Jan 4th 2018

The landmark visual album LEMONADE (Beyoncé, 2016) draws inspiration from the evocative imagery of Julie Dash, Arthur Jafa and Carrie Mae Weems, and the haunting poetry of Warsan Shire, to protest the invisibility of Black women, and offer a radical, but complicated, revisioning of Black female bodies and struggles. The screening will be followed by conversation with filmmaker JULIE DASH, singer/songwriter/poet JAMILA WOODS and UChicago film scholar/Cinema 53 curator JACQUELINE STEWART.

**This event is free and open to the public. Seating is first-come, first-seated. Doors open at 6:30.**

JULIE DASH is a filmmaker, author and website creator. Her film studies began in Harlem in 1969, but eventually led her to the American Film Institute and UCLA, where she made The Diary of an African Nun (1977), based on a short story by Alice Walker, which won a student award from the Directors Guild of America. Dash’s critically acclaimed short film Illusions (1982) later won the Jury Prize for Best Film of the Decade awarded by the Black Filmmakers Foundation. Dash’s first feature — Daughters of the Dust (1991) — was the first film by an African American woman to receive a general theatrical release in the United States; the Library of Congress named it to the National Film Registry in 2004. She was nominated for a Directors Guild Award for The Rosa Parks Story (2002) starring Angela Bassett.

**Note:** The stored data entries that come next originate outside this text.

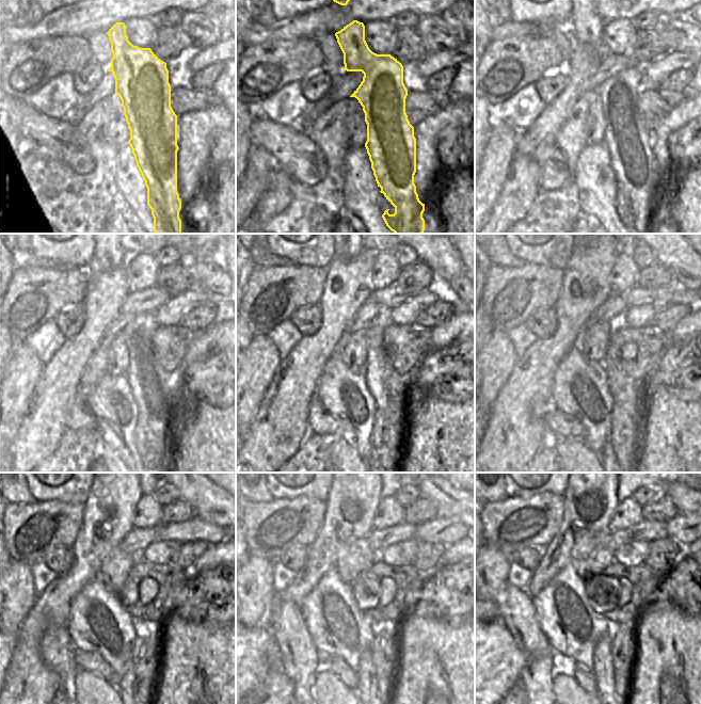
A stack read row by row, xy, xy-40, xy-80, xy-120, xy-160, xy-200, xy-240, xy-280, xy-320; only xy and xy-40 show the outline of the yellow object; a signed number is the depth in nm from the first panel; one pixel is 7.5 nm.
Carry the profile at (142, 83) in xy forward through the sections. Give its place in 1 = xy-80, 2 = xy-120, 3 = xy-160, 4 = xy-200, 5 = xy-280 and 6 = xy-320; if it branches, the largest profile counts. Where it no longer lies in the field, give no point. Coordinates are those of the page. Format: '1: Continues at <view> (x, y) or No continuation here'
1: Continues at xy-80 (635, 166)
2: Continues at xy-120 (147, 380)
3: Continues at xy-160 (387, 387)
4: Continues at xy-200 (630, 394)
5: Continues at xy-280 (378, 627)
6: Continues at xy-320 (612, 626).

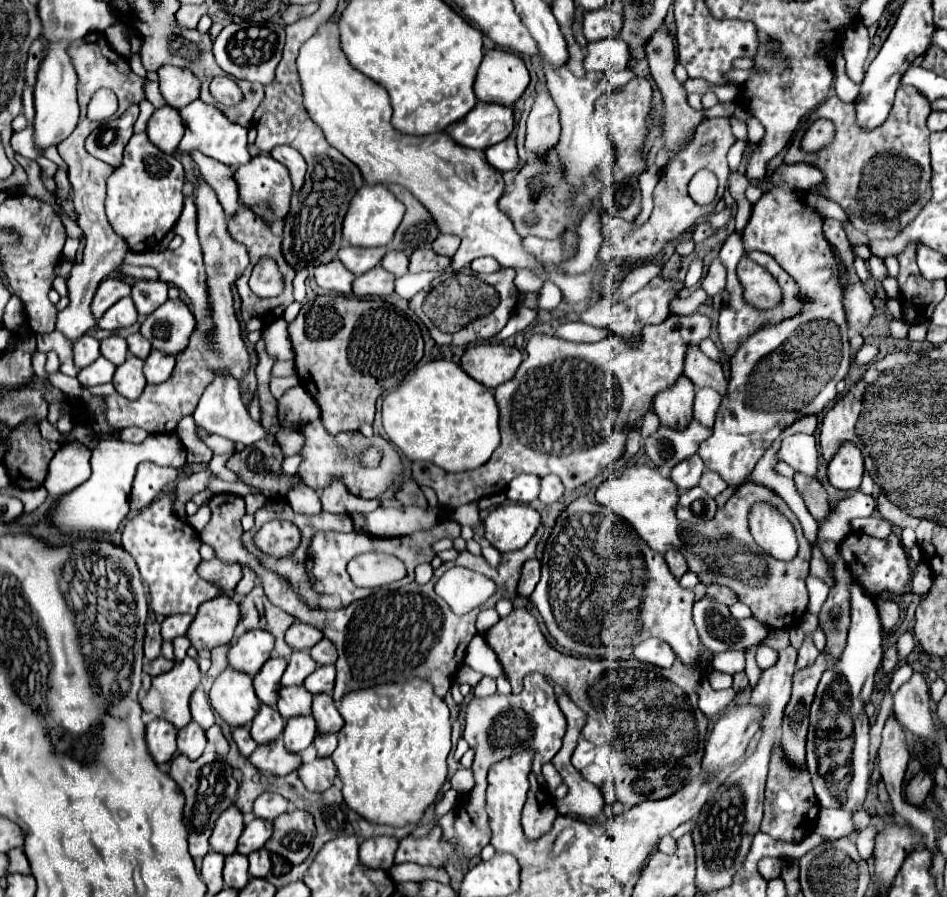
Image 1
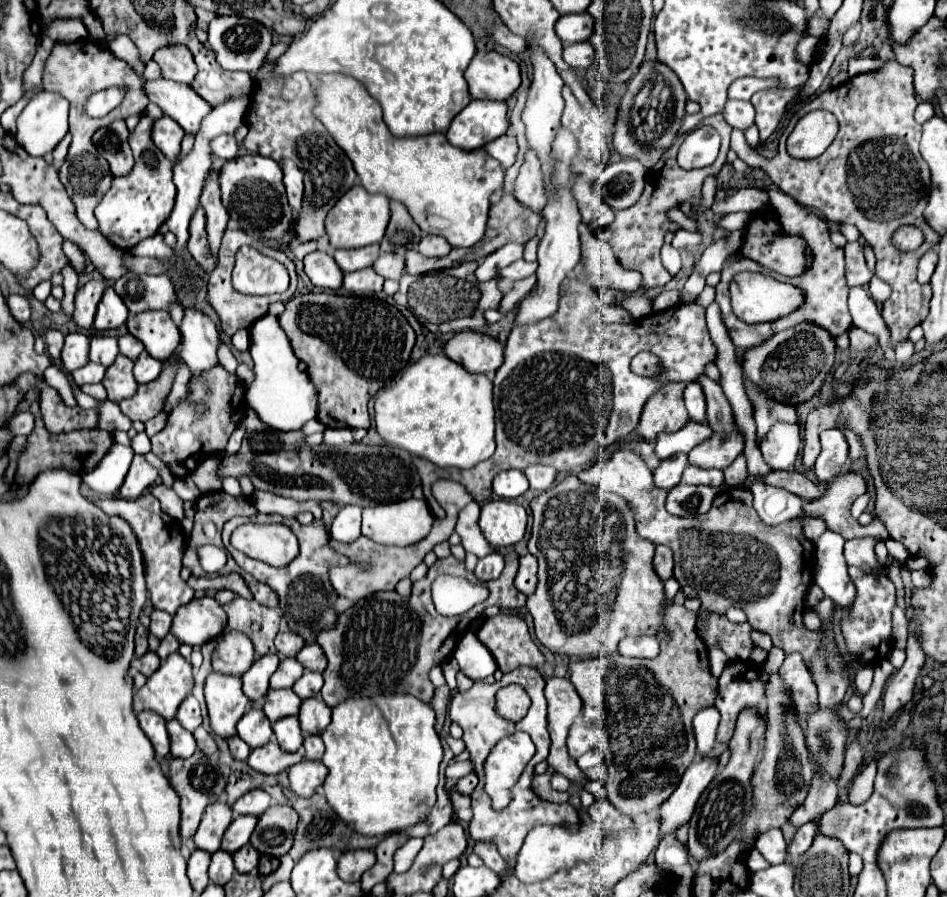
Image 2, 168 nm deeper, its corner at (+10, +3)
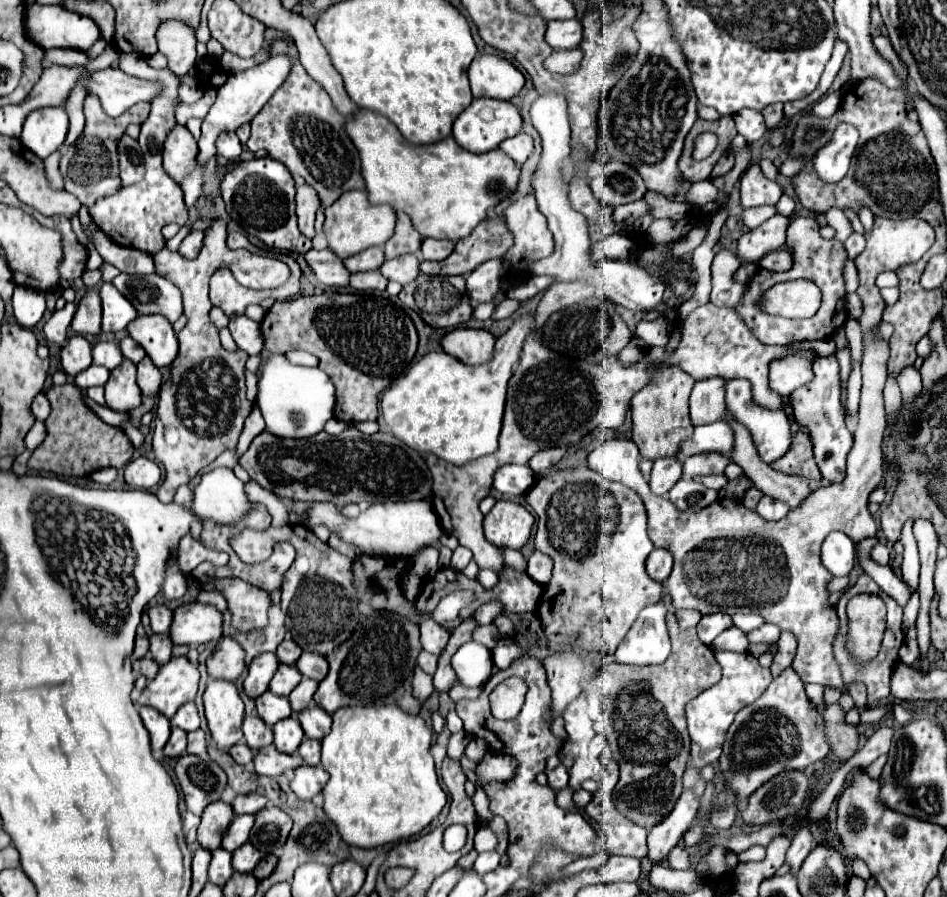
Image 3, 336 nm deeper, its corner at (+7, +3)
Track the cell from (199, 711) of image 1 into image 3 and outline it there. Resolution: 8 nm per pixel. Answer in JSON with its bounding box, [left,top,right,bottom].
[171,703,199,731]

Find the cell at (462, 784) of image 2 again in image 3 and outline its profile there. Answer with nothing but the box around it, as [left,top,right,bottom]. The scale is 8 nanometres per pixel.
[475,751,513,787]

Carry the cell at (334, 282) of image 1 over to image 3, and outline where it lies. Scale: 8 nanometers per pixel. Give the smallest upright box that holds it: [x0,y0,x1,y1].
[305,249,349,287]

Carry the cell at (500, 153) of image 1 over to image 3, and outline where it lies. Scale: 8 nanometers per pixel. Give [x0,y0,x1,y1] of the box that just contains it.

In 2017, Dash directed episodes of Ava DuVernay’s Queen Sugar on the Oprah Winfrey Network.

JAMILA WOODS is a Chicago poet, singer-songwriter, and educator. A Pushcart Prize winner and recipient of the 2015 Ruth Lilly and Dorothy Sargent Rosenberg Poetry Fellowship, her poetry has been published by Poetry Foundation, Haymarket Books and Third World Press. She currently works as Associate Artistic Director of Young Chicago Authors, where she teaches poetry to Chicago youth and helps organize Louder Than A Bomb, the largest youth poetry festival in the world. As a singer-songwriter, she has collaborated with Chance The Rapper and Macklemore, and toured supporting Corinne Bailey Rae. She also served as music consultant for the Emmy-nominated web series Brown Girls. Her critically acclaimed debut album HEAVN was re-released via JagJaguwar Records and Closed Sessions in 2017.

JACQUELINE STEWART, curator of Cinema 53, is professor of Cinema and Media Studies at the University of Chicago, director of the Gray Center for Arts and Inquiry, and co-curator of the L.A. Rebellion Preservation Project at the UCLA Film and Television Archive. She also directs the Southside Home Movie Project and serves as an appointee to the National Film Preservation Board. She is currently researching the racial politics of moving image preservation and is also completing a study of the life and work of African American actor/writer/director Spencer Williams. Stewart is the author of Migrating to the Movies: Cinema and Black Urban Modernity, which has achieved recognition from the Society for Cinema and Media Studies and the Black Caucus of the American Library Association.

This event concludes Ripples and Waves, 4-part a series of programs observing the 40th anniversary of the Combahee River Collective Statement, the radical articulation of the tenets and goals of a truly revolutionary Black feminist theory and praxis. Presented in conjunction with the UChicago Center for the Study of Race, Politics and Culture and the fall Reproduction of Race & Racial Ideologies Workshop series, “From Combahee to #BlackLivesMatter: Exploring a History of Black Politics and Culture,” with support from the Center for the Study of Gender and Sexuality at UChicago.

Cinema 53 is a new screening and discussion series presenting conversation-provoking films by and about women and people of color. A partnership between the historic Harper Theater in downtown Hyde Park and the University of Chicago’s Gray Center for Arts & Inquiry, Cinema 53 brings together scholars, artists, students and audiences from the South Side and beyond to consider how visual cultures reflect, and reflect upon, enduring inequalities and revolutionary futures.